▶ PROMPT 1: In the excerpt about the Riviera costumes, where did Robbins find the printed kimono?

begin EXCERPT TO READ

Edith turns the Riviera jaunt into a working vacation, returning part-time to her swishy magazine gig. (“You’re a writer?” someone asks. “A journalist, I’m afraid,” responds Edith — also way too real.) “We did a lot of research into the French Riviera at the time: the writers and artists, like Coco Chanel and her contemporaries,” says Robbins, who discovered the late-’20s Riviera set luxuriated in silk pajama sets.
Casting a “wide net” in her vintage sourcing, Robbins found a pristine printed kimono (above) from a vendor in California, then custom-building a camisole and v-front wide-leg trousers to complete Edith’s boho-chic journo look. “She’s a professional career woman,” she says. “She’s cutting edge in a different way to Mary, in terms of the fashion choices, and it felt right that she would take that sartorial step forward into trousers.” (Although, the late Lady Sybil, played by Jessica Brown Findlay, did pioneer that space in the Edwardian Era, a.k.a. season one.)
Robbins also happily experimented with turning a lamé scarf with a watercolor nature motif into sensational halter-neck gown (above) for Edith’s last night in the south of France.

end EXCERPT TO READ

▶ PROMPT 2: Please format the rows below as a numbered list, beginning at the line that has "collection date: 1914-01" and stopping after the line that has "family: Araliaceae". Leave out any blank lines.

begin ENTRIES PROVIDED

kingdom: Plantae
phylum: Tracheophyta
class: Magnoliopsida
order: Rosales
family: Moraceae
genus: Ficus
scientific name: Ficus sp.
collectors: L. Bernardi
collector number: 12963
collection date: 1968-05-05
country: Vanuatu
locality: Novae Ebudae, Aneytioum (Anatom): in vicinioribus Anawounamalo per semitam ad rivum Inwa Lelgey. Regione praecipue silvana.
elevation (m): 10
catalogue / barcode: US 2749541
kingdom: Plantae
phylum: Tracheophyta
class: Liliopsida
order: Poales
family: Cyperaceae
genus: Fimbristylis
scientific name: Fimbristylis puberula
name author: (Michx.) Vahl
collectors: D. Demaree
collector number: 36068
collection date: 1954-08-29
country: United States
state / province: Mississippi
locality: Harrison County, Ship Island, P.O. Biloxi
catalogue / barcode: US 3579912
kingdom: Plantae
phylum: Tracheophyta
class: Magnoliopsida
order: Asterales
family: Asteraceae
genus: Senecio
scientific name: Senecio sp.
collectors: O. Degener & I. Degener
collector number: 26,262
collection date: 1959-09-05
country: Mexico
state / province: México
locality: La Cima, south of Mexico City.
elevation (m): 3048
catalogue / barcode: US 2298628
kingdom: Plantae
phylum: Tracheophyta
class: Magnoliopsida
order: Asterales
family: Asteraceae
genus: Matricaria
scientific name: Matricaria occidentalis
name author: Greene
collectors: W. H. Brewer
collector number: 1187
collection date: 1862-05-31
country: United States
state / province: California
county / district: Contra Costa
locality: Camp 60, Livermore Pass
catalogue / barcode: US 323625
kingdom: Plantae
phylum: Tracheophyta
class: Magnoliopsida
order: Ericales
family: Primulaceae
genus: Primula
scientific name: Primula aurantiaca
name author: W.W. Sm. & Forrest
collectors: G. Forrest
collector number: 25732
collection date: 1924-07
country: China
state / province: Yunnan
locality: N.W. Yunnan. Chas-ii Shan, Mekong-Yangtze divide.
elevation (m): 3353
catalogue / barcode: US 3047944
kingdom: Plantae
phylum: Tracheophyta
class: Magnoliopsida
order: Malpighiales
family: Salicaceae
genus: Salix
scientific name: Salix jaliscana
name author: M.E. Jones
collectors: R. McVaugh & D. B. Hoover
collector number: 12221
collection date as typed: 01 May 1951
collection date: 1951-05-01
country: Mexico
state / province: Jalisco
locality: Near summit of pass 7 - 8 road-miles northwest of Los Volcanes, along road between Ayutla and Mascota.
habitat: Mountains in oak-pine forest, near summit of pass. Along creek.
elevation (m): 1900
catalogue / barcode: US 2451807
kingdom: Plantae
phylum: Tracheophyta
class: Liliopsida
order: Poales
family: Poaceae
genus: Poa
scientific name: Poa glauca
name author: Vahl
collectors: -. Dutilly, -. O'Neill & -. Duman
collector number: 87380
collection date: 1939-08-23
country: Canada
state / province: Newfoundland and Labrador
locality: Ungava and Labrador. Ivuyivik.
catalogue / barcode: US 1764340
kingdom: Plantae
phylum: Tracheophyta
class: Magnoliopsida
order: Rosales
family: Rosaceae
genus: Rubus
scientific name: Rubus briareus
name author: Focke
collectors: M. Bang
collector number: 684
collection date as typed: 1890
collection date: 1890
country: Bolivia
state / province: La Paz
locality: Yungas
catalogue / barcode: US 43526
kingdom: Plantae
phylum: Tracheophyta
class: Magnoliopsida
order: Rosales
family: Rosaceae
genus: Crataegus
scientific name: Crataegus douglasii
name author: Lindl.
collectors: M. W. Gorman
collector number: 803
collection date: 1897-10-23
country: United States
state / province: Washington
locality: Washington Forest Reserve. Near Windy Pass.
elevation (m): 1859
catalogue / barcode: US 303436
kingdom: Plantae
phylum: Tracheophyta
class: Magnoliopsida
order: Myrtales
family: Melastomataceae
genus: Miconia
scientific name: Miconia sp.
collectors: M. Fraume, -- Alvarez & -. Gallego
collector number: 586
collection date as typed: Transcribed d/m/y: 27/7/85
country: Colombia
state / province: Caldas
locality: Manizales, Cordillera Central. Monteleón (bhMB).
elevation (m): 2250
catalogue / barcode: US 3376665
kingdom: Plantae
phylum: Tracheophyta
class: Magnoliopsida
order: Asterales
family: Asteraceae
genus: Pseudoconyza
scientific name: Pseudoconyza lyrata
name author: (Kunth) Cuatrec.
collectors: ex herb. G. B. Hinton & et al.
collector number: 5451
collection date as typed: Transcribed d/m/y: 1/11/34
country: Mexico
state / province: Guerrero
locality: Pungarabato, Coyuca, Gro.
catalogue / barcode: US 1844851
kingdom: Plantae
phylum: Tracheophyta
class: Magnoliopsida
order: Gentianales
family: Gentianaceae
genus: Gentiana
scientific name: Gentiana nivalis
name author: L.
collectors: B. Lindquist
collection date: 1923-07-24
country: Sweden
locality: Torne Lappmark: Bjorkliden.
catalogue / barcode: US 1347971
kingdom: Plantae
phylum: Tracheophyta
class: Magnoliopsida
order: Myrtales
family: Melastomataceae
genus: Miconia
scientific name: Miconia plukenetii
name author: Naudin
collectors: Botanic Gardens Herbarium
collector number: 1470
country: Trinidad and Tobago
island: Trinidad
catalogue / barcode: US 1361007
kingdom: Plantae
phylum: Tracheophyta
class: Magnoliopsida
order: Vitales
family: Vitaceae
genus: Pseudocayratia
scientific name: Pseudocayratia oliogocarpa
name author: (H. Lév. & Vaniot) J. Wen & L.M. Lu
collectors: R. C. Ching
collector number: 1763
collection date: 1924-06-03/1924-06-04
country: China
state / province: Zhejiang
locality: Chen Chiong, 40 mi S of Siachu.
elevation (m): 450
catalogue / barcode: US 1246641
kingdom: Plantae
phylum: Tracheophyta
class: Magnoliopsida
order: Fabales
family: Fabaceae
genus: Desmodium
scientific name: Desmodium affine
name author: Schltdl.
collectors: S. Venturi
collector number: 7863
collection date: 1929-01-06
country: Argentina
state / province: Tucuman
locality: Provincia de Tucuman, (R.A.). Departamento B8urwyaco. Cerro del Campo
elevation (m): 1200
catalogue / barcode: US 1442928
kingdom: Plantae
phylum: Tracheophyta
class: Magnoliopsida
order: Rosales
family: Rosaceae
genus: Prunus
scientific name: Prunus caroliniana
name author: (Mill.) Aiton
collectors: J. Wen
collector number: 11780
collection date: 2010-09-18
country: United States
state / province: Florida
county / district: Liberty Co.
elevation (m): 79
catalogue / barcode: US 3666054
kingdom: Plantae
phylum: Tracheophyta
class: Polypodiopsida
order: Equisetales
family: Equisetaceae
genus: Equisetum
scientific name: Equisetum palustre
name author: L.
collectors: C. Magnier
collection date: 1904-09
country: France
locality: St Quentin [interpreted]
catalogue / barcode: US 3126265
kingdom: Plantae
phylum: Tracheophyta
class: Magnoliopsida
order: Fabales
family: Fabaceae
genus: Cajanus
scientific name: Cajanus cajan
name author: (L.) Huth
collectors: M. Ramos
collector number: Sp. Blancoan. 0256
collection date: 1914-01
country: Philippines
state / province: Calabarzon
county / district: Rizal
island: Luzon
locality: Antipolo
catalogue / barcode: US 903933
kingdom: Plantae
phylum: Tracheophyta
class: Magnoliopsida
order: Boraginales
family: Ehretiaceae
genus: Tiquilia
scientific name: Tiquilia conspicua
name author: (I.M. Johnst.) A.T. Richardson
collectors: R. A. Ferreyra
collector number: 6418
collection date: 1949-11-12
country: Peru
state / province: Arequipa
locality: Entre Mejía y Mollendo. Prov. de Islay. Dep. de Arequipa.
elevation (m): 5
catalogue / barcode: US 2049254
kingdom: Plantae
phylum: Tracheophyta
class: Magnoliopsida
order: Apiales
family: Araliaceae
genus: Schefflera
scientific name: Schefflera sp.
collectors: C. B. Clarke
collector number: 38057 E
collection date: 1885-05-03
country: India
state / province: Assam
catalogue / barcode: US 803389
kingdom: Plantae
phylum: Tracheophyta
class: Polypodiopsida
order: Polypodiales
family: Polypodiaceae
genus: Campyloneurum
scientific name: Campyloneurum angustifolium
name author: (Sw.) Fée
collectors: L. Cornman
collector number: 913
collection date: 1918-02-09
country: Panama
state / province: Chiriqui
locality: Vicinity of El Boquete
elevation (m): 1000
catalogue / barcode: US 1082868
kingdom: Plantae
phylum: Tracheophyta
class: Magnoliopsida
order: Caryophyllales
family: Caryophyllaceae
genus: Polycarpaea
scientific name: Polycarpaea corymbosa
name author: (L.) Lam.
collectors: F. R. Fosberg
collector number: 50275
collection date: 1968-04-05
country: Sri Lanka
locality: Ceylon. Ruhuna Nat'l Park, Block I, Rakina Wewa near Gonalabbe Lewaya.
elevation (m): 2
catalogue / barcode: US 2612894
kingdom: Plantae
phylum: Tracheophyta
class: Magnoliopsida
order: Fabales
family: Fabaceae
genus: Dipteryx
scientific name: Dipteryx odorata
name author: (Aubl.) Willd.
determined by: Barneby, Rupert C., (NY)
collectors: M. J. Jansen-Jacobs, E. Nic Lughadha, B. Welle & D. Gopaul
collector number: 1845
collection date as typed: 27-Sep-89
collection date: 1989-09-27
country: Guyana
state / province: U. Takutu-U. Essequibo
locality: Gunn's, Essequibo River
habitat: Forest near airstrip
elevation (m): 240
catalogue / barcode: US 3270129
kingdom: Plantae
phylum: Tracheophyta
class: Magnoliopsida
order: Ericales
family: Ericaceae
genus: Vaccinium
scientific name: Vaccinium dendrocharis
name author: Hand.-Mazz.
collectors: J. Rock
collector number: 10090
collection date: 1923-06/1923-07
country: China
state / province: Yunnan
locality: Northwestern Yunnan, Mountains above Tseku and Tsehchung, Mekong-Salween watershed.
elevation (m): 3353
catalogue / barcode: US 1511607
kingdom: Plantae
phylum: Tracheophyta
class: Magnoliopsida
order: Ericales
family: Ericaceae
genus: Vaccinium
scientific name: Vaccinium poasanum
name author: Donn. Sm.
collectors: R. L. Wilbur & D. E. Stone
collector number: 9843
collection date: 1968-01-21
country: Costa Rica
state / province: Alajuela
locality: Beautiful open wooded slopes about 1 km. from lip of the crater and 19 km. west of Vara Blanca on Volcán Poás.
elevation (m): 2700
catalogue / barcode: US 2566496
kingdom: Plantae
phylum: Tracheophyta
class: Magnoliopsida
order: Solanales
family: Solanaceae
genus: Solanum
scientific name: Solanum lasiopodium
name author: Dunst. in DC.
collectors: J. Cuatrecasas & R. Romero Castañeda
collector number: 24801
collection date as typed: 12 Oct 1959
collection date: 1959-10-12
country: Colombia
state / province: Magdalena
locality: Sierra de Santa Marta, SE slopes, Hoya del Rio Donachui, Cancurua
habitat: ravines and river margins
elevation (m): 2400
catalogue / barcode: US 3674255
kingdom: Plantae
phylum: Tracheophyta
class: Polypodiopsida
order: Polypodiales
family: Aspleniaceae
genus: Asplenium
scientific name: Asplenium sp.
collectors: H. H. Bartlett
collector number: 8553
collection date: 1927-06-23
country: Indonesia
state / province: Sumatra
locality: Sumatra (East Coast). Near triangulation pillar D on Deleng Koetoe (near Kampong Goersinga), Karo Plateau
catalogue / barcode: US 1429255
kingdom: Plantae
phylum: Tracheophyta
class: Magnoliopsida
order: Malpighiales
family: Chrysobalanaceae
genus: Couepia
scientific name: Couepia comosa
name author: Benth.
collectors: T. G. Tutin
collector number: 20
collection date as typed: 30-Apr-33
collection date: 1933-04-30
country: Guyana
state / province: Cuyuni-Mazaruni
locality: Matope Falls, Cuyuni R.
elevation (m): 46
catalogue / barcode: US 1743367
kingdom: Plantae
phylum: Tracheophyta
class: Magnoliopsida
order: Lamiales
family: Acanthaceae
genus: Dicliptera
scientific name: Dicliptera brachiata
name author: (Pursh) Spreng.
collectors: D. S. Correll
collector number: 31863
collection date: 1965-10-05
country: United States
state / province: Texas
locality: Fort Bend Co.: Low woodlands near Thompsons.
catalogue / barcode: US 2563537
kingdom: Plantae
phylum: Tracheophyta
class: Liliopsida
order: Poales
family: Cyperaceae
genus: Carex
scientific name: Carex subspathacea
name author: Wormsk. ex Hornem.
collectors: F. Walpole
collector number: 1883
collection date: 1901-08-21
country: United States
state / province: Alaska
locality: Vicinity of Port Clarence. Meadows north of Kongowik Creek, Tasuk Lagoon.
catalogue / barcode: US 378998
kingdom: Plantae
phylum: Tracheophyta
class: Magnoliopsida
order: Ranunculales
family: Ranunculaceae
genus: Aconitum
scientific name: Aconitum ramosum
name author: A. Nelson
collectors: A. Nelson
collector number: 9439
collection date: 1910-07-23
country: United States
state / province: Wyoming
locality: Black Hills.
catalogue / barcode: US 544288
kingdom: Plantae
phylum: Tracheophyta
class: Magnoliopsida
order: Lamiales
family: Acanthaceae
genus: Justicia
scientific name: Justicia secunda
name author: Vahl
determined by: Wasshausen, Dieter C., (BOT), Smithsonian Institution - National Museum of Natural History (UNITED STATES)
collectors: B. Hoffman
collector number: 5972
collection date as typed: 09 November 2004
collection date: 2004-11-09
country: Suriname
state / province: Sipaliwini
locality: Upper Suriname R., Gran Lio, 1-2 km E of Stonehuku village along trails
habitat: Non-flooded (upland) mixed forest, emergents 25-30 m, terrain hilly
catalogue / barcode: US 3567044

end ENTRIES PROVIDED

▶ EXPECTED ANSWER 1: From a vendor in California.

▶ EXPECTED ANSWER 2:
1. collection date: 1914-01
2. country: Philippines
3. state / province: Calabarzon
4. county / district: Rizal
5. island: Luzon
6. locality: Antipolo
7. catalogue / barcode: US 903933
8. kingdom: Plantae
9. phylum: Tracheophyta
10. class: Magnoliopsida
11. order: Boraginales
12. family: Ehretiaceae
13. genus: Tiquilia
14. scientific name: Tiquilia conspicua
15. name author: (I.M. Johnst.) A.T. Richardson
16. collectors: R. A. Ferreyra
17. collector number: 6418
18. collection date: 1949-11-12
19. country: Peru
20. state / province: Arequipa
21. locality: Entre Mejía y Mollendo. Prov. de Islay. Dep. de Arequipa.
22. elevation (m): 5
23. catalogue / barcode: US 2049254
24. kingdom: Plantae
25. phylum: Tracheophyta
26. class: Magnoliopsida
27. order: Apiales
28. family: Araliaceae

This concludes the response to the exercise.